── Data for processing ──
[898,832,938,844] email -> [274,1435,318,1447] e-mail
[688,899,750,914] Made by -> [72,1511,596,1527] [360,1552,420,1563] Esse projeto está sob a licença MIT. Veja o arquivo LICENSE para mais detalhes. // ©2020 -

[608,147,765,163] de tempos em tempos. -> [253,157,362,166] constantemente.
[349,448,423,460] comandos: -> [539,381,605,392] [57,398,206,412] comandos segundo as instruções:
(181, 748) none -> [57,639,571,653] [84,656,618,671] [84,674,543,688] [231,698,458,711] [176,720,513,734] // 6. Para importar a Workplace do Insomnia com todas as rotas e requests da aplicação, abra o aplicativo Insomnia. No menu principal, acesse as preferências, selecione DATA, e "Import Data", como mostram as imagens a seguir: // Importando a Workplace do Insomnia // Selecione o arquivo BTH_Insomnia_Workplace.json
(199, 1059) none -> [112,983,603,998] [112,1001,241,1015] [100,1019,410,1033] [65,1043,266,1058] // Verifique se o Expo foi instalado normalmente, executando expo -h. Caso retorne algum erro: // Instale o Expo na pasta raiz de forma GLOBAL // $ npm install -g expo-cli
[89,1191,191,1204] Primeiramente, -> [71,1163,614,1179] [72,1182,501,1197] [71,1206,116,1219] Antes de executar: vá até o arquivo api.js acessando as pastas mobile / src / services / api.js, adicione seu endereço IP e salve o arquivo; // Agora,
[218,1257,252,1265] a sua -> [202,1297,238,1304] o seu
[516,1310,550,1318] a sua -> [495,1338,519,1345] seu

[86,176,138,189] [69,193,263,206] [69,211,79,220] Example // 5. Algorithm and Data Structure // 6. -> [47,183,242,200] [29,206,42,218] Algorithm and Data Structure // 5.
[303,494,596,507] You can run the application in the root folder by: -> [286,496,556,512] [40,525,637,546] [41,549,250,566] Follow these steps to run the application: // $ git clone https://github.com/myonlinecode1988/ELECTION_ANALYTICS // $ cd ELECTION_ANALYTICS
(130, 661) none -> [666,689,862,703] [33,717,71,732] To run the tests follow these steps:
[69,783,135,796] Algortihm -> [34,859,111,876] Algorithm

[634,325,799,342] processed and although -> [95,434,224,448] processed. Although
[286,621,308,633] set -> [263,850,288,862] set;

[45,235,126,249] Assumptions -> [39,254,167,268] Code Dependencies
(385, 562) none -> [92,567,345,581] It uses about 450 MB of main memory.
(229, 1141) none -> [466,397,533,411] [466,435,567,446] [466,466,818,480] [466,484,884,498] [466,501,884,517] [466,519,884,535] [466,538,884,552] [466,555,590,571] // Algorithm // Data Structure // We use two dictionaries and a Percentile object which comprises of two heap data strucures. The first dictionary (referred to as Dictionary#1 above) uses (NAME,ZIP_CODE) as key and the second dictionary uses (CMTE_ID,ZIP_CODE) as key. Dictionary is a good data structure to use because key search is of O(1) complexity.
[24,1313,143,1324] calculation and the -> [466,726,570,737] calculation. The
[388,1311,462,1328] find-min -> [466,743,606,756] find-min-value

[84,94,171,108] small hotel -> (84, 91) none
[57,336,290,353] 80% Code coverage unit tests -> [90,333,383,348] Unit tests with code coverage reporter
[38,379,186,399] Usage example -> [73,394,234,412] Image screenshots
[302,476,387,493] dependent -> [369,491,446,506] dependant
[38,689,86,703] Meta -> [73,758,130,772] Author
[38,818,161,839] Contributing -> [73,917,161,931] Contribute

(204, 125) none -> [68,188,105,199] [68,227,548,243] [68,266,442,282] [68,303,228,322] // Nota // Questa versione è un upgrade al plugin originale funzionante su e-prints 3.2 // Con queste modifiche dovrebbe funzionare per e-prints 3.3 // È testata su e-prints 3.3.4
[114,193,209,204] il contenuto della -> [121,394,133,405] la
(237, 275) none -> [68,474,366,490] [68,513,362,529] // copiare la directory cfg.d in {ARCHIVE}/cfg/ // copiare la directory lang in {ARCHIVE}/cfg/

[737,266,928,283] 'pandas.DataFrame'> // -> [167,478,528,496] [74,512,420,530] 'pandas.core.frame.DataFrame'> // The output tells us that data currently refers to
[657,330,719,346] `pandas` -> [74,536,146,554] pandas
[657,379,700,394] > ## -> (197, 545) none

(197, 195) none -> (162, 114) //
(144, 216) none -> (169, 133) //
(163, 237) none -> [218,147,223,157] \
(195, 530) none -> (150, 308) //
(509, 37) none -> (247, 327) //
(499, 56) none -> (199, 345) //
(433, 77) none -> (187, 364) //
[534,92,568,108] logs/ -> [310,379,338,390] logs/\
───
> **Task item**:
All lines from the one containing "(499, 56) none -> (199, 345) //" to the end of the data above are to be set down exactly; no others belong in the answer.

> **Output of the exercise**:
(499, 56) none -> (199, 345) //
(433, 77) none -> (187, 364) //
[534,92,568,108] logs/ -> [310,379,338,390] logs/\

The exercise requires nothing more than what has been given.